Echoing a point he has made in previous public remarks, Dalio wrote that the Fed and other central banks have limited policy tools given already near-zero interest rates. That means less lending, and therefore less investment and lower economic growth. If interest rates stay the same, Dalio added, the economic boost from them will also taper off.
"Interest rate declines and debts increasing faster than incomes to pull demand and economic activity higher are largely a thing of the past," Dalio wrote.
Dalio's stagnation view is somewhat at odds with Bernanke.
"Does the U.S. economy face secular stagnation? I am skeptical, and the sources of my skepticism go beyond the fact that the U.S. economy looks to be well on the way to full employment today," Bernanke wrote in a recent Brookings blog post.
Bernanke has argued that there will always be profitable investments to make with very low interest rates, and that recent low growth levels were more from temporary pressures of the post-financial crisis economic cycle.
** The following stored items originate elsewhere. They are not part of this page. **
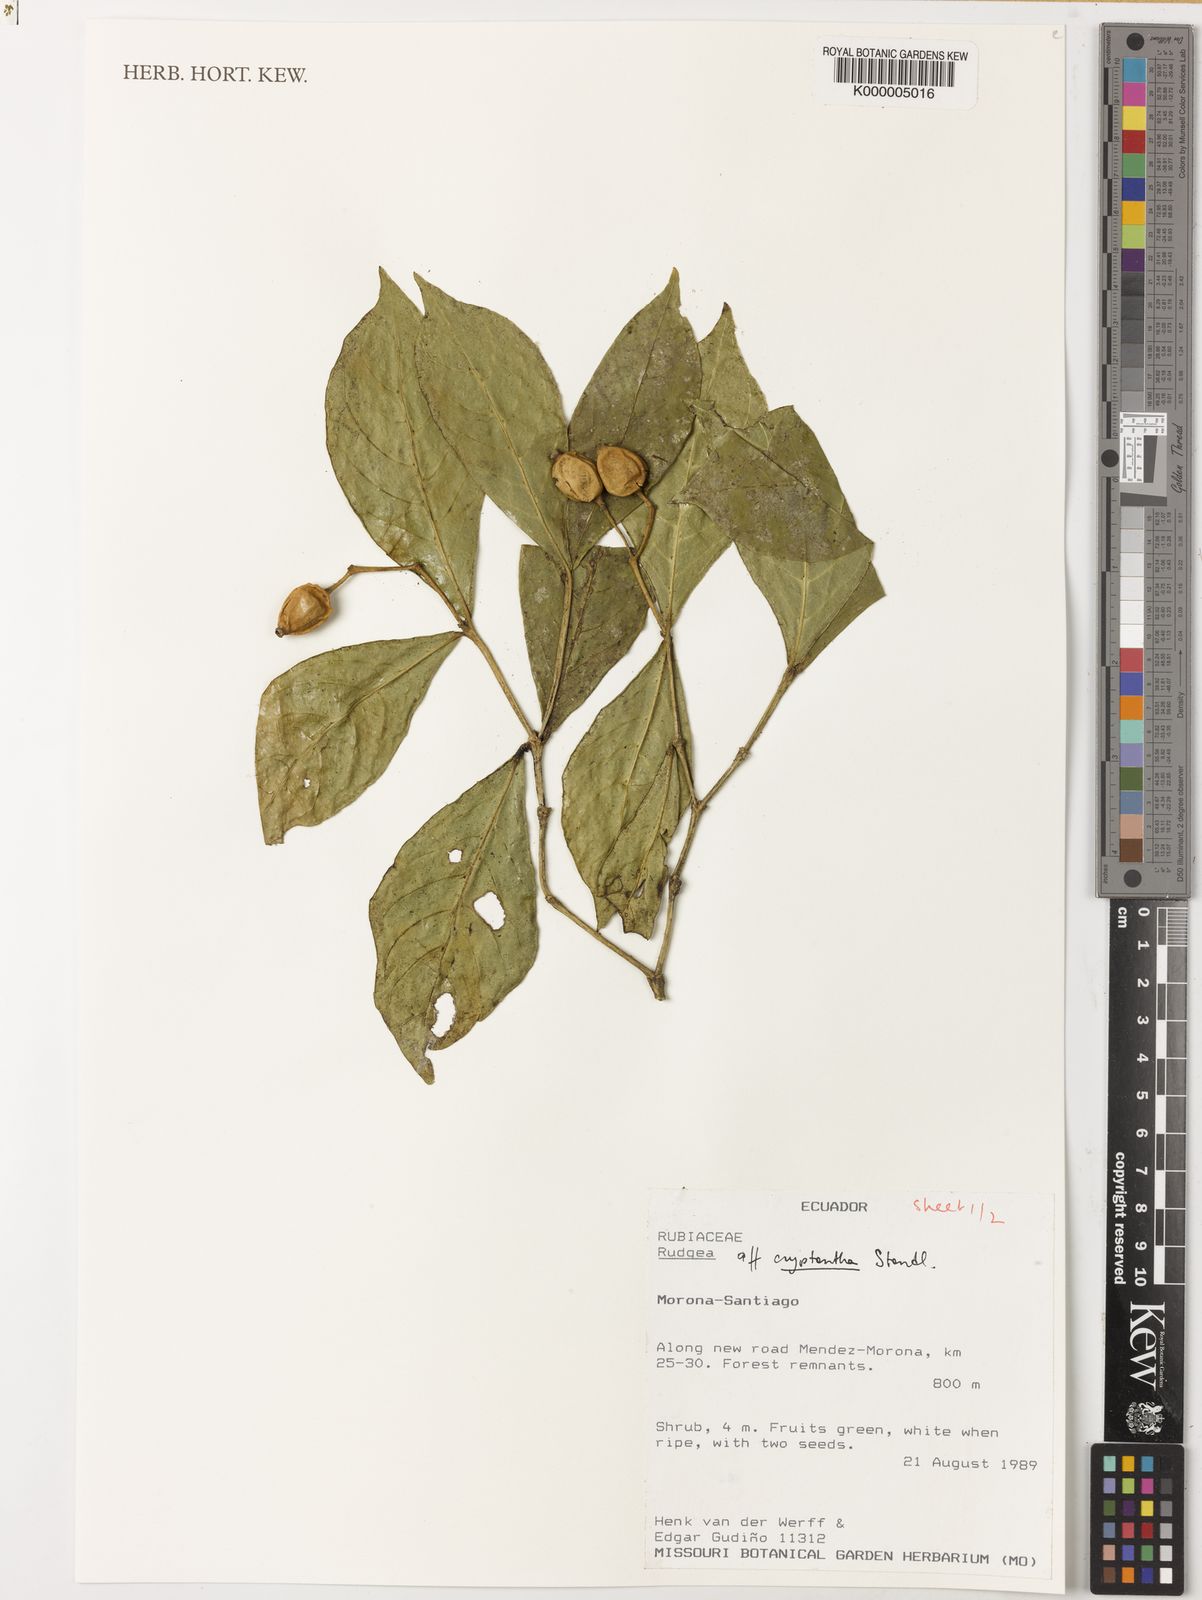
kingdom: Plantae
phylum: Tracheophyta
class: Magnoliopsida
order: Gentianales
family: Rubiaceae
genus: Rudgea
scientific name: Rudgea cryptantha
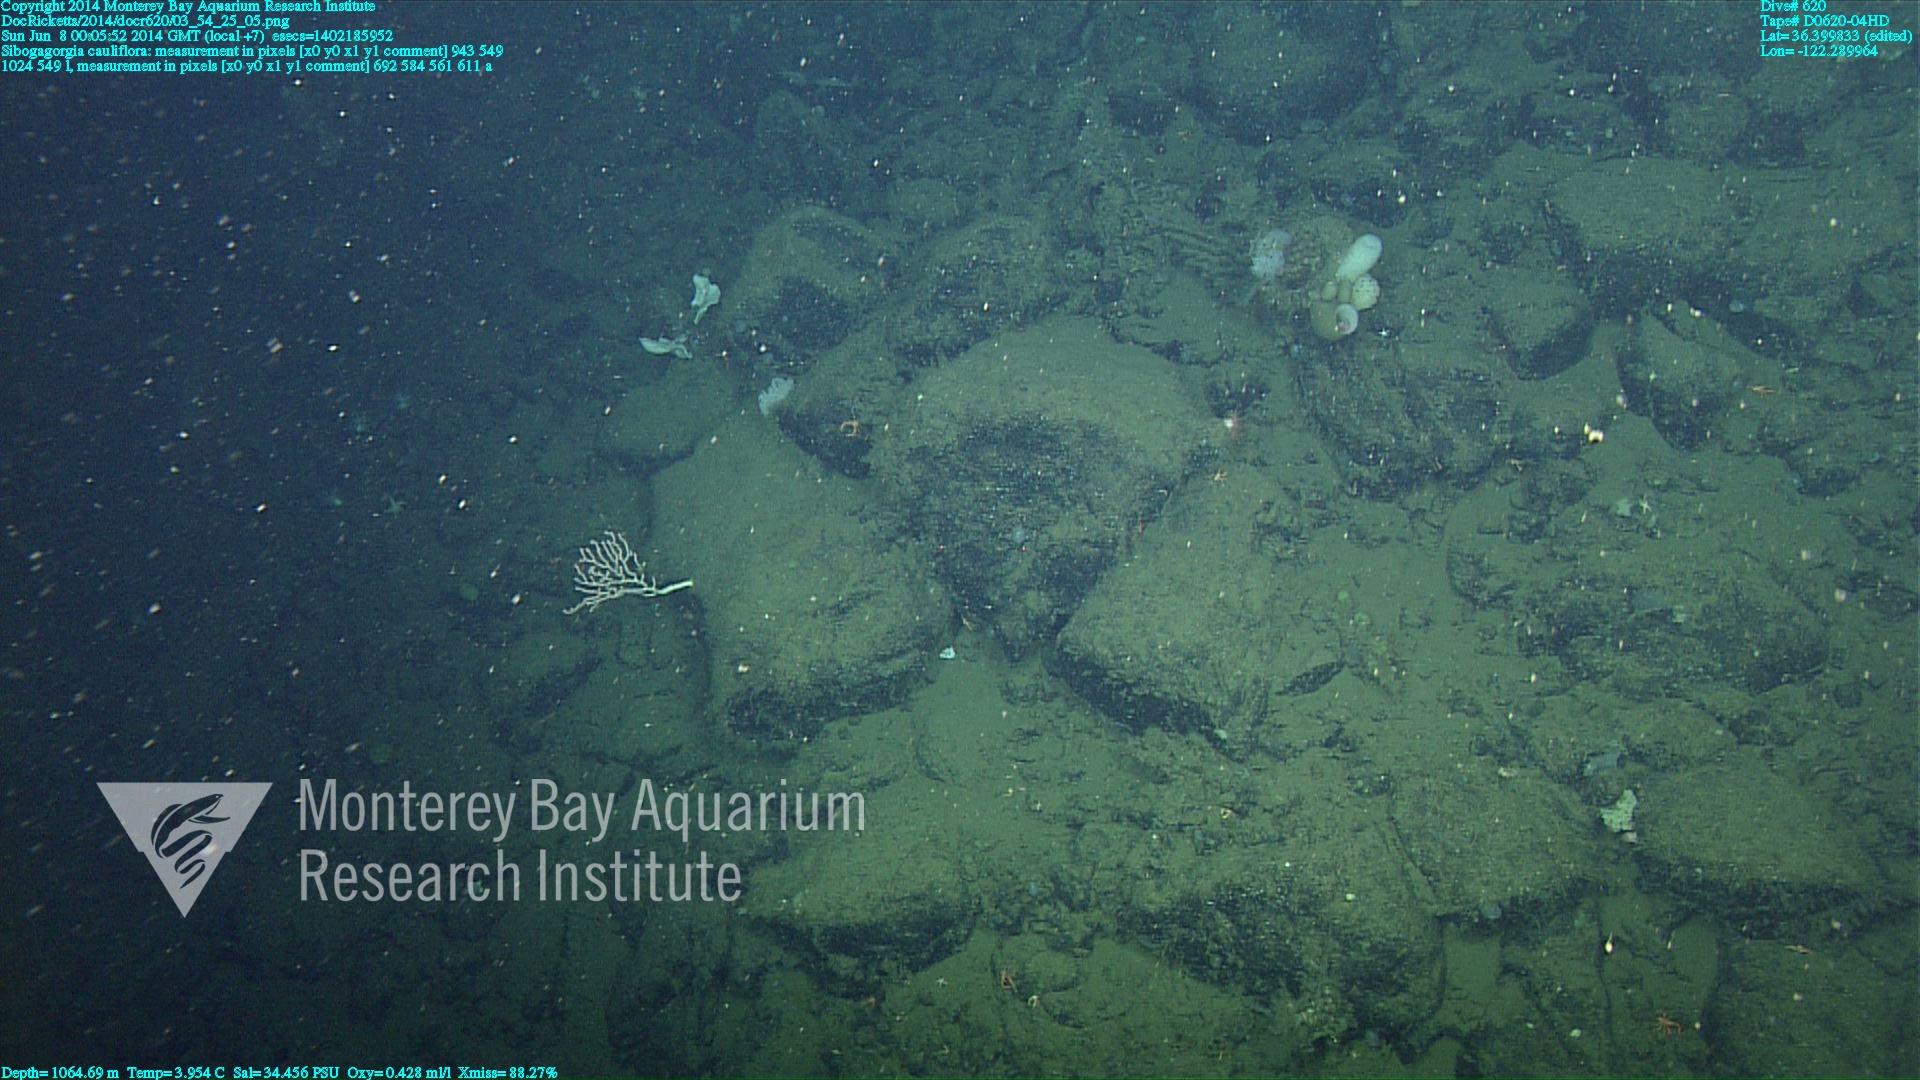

Former White House economist Summers is more in Dalio's camp on stagnation.
In a recent blog post responding to Bernanke, Summers said the "essence" of secular stagnation is "a chronic excess of saving over investment."
"If this is the case," Summers said, "monetary policy will not be able to normalize, there will be a continuing need for expanded public and private investment, and there will be a need for global coordination to assure an adequate level of demand and its appropriate distribution."
Summers believes government spending on infrastructure is a potential solution, one that Dalio wrote he supports in principal (Bernanke does, too, although he said recently it may not be satisfactory.)